DIRECTIONS |
Show the lines below that contain the string "Африки".

MATERIAL FOR THE TASK |
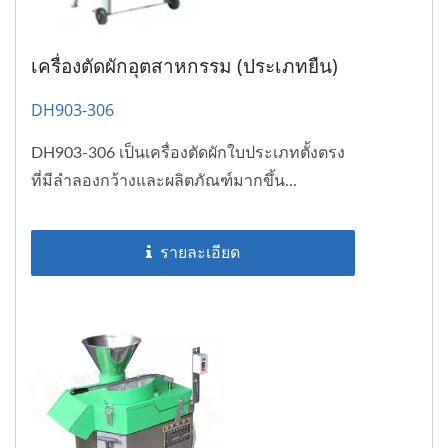
เครื่องตัดผักอุตสาหกรรม (ประเภทยืน)
DH903-306
DH903-306 เป็นเครื่องตัดผักใบประเภทตั้งตรง
ที่มีลำลองกว้างและผลิตภัณฑ์มากขึ้น...
รายละเอียด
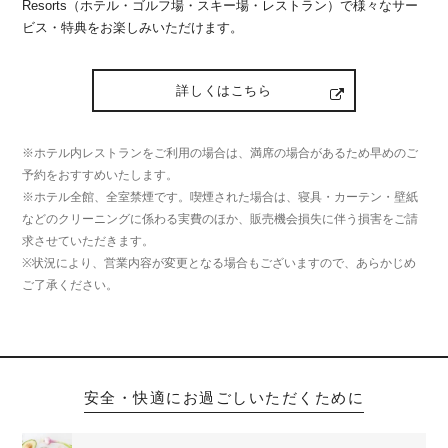
Resorts（ホテル・ゴルフ場・スキー場・レストラン）で様々なサー
ビス・特典をお楽しみいただけます。
詳しくはこちら
※ホテル内レストランをご利用の場合は、満席の場合があるため早めのご
予約をおすすめいたします。
※ホテル全館、全室禁煙です。喫煙された場合は、寝具・カーテン・壁紙
などのクリーニングに係わる実費のほか、販売機会損失に伴う損害をご請
求させていただきます。
※状況により、営業内容が変更となる場合もございますので、あらかじめ
ご了承ください。
安全・快適にお過ごしいただくために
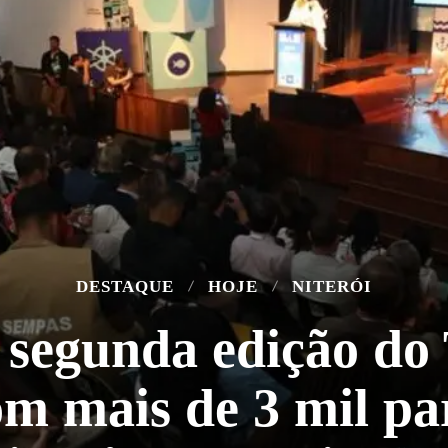
DESTAQUE
HOJE
NITERÓI
a segunda edição d
 mais de 3 mil par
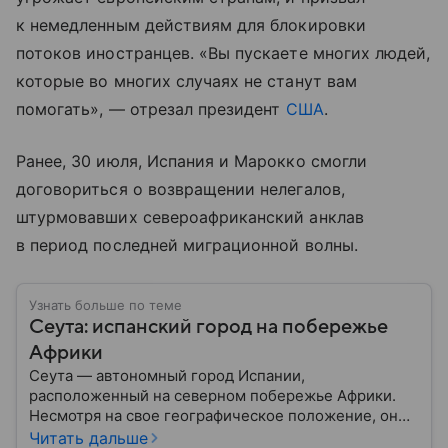
к немедленным действиям для блокировки
потоков иностранцев. «Вы пускаете многих людей,
которые во многих случаях не станут вам
помогать», — отрезал президент
США
.
Ранее, 30 июля, Испания и Марокко смогли
договориться о возвращении нелегалов,
штурмовавших североафриканский анклав
в период последней миграционной волны.
Узнать больше по теме
Сеута: испанский город на побережье
Африки
Сеута — автономный город Испании,
расположенный на северном побережье Африки.
Несмотря на свое географическое положение, он
остается частью Испании и Европейского союза.
Читать дальше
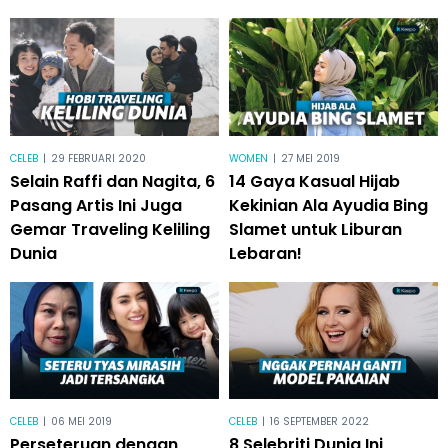
CELEB
|
29 FEBRUARI 2020
WOMEN
|
27 MEI 2019
Selain Raffi dan Nagita, 6
14 Gaya Kasual Hijab
Pasang Artis Ini Juga
Kekinian Ala Ayudia Bing
Gemar Traveling Keliling
Slamet untuk Liburan
Dunia
Lebaran!
CELEB
|
06 MEI 2019
CELEB
|
16 SEPTEMBER 2022
Perseteruan dengan
8 Selebriti Dunia Ini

COMPLETED EXERCISE |
Африки
расположенный на северном побережье Африки.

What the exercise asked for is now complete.